***** Data *****
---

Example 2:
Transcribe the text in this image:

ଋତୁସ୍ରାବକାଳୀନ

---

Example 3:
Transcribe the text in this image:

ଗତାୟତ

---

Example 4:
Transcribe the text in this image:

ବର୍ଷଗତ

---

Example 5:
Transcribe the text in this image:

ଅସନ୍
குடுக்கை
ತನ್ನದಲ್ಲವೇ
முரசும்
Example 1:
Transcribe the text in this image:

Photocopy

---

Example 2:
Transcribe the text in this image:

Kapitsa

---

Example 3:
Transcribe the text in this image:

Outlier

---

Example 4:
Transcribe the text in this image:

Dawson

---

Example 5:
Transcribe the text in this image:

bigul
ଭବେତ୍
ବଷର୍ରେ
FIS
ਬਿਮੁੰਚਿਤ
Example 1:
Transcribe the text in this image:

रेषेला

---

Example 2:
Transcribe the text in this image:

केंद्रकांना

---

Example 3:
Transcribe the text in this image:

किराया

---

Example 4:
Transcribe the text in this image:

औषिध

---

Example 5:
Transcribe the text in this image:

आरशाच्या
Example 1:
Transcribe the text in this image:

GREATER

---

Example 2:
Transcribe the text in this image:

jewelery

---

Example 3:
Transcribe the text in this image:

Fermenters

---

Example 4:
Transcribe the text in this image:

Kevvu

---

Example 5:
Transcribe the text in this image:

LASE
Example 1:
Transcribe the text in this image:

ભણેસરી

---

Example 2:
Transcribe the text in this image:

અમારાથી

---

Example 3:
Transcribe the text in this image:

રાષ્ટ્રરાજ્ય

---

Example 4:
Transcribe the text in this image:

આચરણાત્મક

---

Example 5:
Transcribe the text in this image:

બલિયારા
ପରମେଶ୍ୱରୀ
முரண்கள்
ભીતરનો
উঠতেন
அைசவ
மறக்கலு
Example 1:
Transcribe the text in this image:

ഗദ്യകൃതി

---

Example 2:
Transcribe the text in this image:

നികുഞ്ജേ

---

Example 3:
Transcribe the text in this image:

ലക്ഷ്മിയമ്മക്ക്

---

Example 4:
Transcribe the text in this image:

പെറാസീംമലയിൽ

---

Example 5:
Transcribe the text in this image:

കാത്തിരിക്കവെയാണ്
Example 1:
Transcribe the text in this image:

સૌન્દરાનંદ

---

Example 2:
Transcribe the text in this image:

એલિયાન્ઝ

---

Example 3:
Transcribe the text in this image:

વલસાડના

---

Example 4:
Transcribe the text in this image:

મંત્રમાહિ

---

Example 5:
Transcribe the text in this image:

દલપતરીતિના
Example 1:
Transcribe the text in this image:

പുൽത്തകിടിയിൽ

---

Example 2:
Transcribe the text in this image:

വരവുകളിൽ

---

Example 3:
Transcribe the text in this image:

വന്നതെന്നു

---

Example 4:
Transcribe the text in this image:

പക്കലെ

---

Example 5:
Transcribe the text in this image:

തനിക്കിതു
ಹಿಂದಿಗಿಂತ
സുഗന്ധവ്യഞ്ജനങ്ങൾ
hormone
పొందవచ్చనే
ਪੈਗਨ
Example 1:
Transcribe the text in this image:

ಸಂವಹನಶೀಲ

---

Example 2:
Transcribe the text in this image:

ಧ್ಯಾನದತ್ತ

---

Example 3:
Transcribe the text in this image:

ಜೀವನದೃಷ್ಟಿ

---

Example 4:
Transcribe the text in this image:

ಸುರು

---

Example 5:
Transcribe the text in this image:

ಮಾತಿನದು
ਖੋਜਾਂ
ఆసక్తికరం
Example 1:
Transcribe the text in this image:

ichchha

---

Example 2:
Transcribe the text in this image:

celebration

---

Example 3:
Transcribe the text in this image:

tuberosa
*****
> Brief: Each of the entries above needs to be given again exactly.

> Solution to this exercise:
---

Example 2:
Transcribe the text in this image:

ଋତୁସ୍ରାବକାଳୀନ

---

Example 3:
Transcribe the text in this image:

ଗତାୟତ

---

Example 4:
Transcribe the text in this image:

ବର୍ଷଗତ

---

Example 5:
Transcribe the text in this image:

ଅସନ୍
குடுக்கை
ತನ್ನದಲ್ಲವೇ
முரசும்
Example 1:
Transcribe the text in this image:

Photocopy

---

Example 2:
Transcribe the text in this image:

Kapitsa

---

Example 3:
Transcribe the text in this image:

Outlier

---

Example 4:
Transcribe the text in this image:

Dawson

---

Example 5:
Transcribe the text in this image:

bigul
ଭବେତ୍
ବଷର୍ରେ
FIS
ਬਿਮੁੰਚਿਤ
Example 1:
Transcribe the text in this image:

रेषेला

---

Example 2:
Transcribe the text in this image:

केंद्रकांना

---

Example 3:
Transcribe the text in this image:

किराया

---

Example 4:
Transcribe the text in this image:

औषिध

---

Example 5:
Transcribe the text in this image:

आरशाच्या
Example 1:
Transcribe the text in this image:

GREATER

---

Example 2:
Transcribe the text in this image:

jewelery

---

Example 3:
Transcribe the text in this image:

Fermenters

---

Example 4:
Transcribe the text in this image:

Kevvu

---

Example 5:
Transcribe the text in this image:

LASE
Example 1:
Transcribe the text in this image:

ભણેસરી

---

Example 2:
Transcribe the text in this image:

અમારાથી

---

Example 3:
Transcribe the text in this image:

રાષ્ટ્રરાજ્ય

---

Example 4:
Transcribe the text in this image:

આચરણાત્મક

---

Example 5:
Transcribe the text in this image:

બલિયારા
ପରମେଶ୍ୱରୀ
முரண்கள்
ભીતરનો
উঠতেন
அைசவ
மறக்கலு
Example 1:
Transcribe the text in this image:

ഗദ്യകൃതി

---

Example 2:
Transcribe the text in this image:

നികുഞ്ജേ

---

Example 3:
Transcribe the text in this image:

ലക്ഷ്മിയമ്മക്ക്

---

Example 4:
Transcribe the text in this image:

പെറാസീംമലയിൽ

---

Example 5:
Transcribe the text in this image:

കാത്തിരിക്കവെയാണ്
Example 1:
Transcribe the text in this image:

સૌન્દરાનંદ

---

Example 2:
Transcribe the text in this image:

એલિયાન્ઝ

---

Example 3:
Transcribe the text in this image:

વલસાડના

---

Example 4:
Transcribe the text in this image:

મંત્રમાહિ

---

Example 5:
Transcribe the text in this image:

દલપતરીતિના
Example 1:
Transcribe the text in this image:

പുൽത്തകിടിയിൽ

---

Example 2:
Transcribe the text in this image:

വരവുകളിൽ

---

Example 3:
Transcribe the text in this image:

വന്നതെന്നു

---

Example 4:
Transcribe the text in this image:

പക്കലെ

---

Example 5:
Transcribe the text in this image:

തനിക്കിതു
ಹಿಂದಿಗಿಂತ
സുഗന്ധവ്യഞ്ജനങ്ങൾ
hormone
పొందవచ్చనే
ਪੈਗਨ
Example 1:
Transcribe the text in this image:

ಸಂವಹನಶೀಲ

---

Example 2:
Transcribe the text in this image:

ಧ್ಯಾನದತ್ತ

---

Example 3:
Transcribe the text in this image:

ಜೀವನದೃಷ್ಟಿ

---

Example 4:
Transcribe the text in this image:

ಸುರು

---

Example 5:
Transcribe the text in this image:

ಮಾತಿನದು
ਖੋਜਾਂ
ఆసక్తికరం
Example 1:
Transcribe the text in this image:

ichchha

---

Example 2:
Transcribe the text in this image:

celebration

---

Example 3:
Transcribe the text in this image:

tuberosa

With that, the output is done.